#### ENTRIES PROVIDED:
+===+

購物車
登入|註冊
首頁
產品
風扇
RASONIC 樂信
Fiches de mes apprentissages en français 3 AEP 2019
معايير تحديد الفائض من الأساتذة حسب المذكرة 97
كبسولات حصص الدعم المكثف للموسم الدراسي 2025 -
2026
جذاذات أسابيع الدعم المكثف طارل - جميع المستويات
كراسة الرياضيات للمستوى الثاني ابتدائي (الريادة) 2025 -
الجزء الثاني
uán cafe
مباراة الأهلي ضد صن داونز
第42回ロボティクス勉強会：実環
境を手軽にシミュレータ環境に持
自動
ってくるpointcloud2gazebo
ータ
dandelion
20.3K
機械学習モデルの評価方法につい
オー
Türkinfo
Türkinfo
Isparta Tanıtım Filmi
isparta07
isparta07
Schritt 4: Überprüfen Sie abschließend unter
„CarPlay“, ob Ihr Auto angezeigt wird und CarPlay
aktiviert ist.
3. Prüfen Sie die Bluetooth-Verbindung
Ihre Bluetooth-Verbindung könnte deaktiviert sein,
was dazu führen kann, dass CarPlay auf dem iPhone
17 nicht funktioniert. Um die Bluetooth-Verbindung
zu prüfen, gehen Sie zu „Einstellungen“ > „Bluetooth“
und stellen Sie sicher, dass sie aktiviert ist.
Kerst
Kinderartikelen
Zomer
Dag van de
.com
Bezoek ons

+===+

#### ACTIVITY:
Rewrite all the lines of the records above, replacing every occurrence of "CarPlay" with "Android Auto" and leaving everything else unchanged.

#### SOLUTION TO THE EXERCISE:
購物車
登入|註冊
首頁
產品
風扇
RASONIC 樂信
Fiches de mes apprentissages en français 3 AEP 2019
معايير تحديد الفائض من الأساتذة حسب المذكرة 97
كبسولات حصص الدعم المكثف للموسم الدراسي 2025 -
2026
جذاذات أسابيع الدعم المكثف طارل - جميع المستويات
كراسة الرياضيات للمستوى الثاني ابتدائي (الريادة) 2025 -
الجزء الثاني
uán cafe
مباراة الأهلي ضد صن داونز
第42回ロボティクス勉強会：実環
境を手軽にシミュレータ環境に持
自動
ってくるpointcloud2gazebo
ータ
dandelion
20.3K
機械学習モデルの評価方法につい
オー
Türkinfo
Türkinfo
Isparta Tanıtım Filmi
isparta07
isparta07
Schritt 4: Überprüfen Sie abschließend unter
„Android Auto“, ob Ihr Auto angezeigt wird und Android Auto
aktiviert ist.
3. Prüfen Sie die Bluetooth-Verbindung
Ihre Bluetooth-Verbindung könnte deaktiviert sein,
was dazu führen kann, dass Android Auto auf dem iPhone
17 nicht funktioniert. Um die Bluetooth-Verbindung
zu prüfen, gehen Sie zu „Einstellungen“ > „Bluetooth“
und stellen Sie sicher, dass sie aktiviert ist.
Kerst
Kinderartikelen
Zomer
Dag van de
.com
Bezoek ons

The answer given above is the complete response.